Task instructions — Convert the records starting at the line containing "table_cell [491, 1046, 721, 1086]" and ending at the line containing "1006, 490, 1045]", both included, into a JSON list of strings. Use one string per line and omit blank lines.

--- start Data shown ---

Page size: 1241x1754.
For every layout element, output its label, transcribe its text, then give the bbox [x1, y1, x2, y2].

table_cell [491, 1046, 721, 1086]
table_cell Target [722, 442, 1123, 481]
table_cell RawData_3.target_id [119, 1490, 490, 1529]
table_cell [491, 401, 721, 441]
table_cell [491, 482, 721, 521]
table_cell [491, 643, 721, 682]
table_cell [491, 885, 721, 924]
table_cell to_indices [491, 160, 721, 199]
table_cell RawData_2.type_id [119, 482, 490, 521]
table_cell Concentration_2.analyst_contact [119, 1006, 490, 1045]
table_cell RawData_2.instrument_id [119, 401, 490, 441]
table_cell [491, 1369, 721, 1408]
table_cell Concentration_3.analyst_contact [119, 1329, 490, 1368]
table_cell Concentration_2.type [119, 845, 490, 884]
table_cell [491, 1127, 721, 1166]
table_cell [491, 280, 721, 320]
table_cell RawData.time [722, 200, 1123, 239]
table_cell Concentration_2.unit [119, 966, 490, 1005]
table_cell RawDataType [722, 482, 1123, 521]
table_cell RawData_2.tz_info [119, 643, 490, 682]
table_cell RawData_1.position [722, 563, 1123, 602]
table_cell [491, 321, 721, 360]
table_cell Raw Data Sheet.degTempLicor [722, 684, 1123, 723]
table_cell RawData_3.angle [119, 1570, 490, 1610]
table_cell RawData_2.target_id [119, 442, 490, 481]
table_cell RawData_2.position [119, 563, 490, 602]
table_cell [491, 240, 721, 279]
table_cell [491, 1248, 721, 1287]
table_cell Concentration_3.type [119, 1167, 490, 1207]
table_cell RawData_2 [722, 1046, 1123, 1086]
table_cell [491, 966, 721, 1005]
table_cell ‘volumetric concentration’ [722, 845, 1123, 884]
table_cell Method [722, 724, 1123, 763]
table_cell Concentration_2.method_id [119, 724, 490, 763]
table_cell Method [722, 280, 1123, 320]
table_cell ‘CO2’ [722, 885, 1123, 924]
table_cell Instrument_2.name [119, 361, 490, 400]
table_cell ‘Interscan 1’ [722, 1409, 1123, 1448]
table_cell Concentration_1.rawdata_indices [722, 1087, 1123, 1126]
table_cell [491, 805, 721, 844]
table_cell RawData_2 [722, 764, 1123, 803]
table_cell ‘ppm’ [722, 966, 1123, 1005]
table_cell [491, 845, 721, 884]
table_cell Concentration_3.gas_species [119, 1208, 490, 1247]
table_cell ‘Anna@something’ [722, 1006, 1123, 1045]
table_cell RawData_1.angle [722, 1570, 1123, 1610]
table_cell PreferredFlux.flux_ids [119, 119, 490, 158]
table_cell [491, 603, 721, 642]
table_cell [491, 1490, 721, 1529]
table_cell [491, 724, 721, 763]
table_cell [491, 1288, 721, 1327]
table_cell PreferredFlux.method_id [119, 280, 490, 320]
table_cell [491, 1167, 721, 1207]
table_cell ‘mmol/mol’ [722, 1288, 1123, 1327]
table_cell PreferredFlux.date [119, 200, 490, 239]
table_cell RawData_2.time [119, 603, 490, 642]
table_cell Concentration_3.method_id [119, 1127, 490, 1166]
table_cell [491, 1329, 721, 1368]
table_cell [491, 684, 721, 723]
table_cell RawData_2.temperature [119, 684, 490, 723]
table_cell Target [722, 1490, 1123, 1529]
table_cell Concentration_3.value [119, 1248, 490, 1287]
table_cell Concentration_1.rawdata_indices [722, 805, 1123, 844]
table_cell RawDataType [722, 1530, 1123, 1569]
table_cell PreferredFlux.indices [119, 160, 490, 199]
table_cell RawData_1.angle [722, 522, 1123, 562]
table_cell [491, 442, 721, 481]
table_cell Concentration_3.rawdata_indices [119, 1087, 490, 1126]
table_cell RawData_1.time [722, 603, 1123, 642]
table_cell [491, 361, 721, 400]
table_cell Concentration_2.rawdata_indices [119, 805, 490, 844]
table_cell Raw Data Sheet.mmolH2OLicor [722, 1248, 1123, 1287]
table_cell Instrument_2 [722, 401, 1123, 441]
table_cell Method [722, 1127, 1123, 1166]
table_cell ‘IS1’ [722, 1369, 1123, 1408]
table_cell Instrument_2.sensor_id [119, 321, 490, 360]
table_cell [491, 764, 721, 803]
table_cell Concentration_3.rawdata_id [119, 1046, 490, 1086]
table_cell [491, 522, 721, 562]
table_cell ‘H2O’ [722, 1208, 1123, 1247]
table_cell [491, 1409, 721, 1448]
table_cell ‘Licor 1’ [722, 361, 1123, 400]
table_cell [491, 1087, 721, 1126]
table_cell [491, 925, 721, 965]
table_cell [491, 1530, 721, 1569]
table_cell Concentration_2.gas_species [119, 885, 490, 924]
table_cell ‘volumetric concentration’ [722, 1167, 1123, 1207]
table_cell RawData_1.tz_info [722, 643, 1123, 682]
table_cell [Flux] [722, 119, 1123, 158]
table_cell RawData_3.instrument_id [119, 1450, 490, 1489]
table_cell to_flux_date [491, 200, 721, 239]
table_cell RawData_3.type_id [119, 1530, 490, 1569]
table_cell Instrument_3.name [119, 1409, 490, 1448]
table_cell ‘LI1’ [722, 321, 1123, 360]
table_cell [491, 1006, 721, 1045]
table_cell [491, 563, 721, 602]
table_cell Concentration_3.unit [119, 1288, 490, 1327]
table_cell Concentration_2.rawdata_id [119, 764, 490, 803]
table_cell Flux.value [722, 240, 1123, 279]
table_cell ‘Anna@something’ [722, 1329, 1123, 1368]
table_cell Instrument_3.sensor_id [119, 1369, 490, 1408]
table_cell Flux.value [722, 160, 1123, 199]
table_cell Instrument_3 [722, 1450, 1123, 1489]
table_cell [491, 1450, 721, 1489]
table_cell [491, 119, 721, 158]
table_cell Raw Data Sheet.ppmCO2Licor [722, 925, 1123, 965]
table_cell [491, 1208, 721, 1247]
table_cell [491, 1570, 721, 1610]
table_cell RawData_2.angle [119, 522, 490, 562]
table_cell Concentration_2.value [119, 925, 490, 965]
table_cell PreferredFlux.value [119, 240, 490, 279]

--- end Data shown ---

Answer to this exercise —
[
  "table_cell [491, 1046, 721, 1086]",
  "table_cell Target [722, 442, 1123, 481]",
  "table_cell RawData_3.target_id [119, 1490, 490, 1529]",
  "table_cell [491, 401, 721, 441]",
  "table_cell [491, 482, 721, 521]",
  "table_cell [491, 643, 721, 682]",
  "table_cell [491, 885, 721, 924]",
  "table_cell to_indices [491, 160, 721, 199]",
  "table_cell RawData_2.type_id [119, 482, 490, 521]",
  "table_cell Concentration_2.analyst_contact [119, 1006, 490, 1045]"
]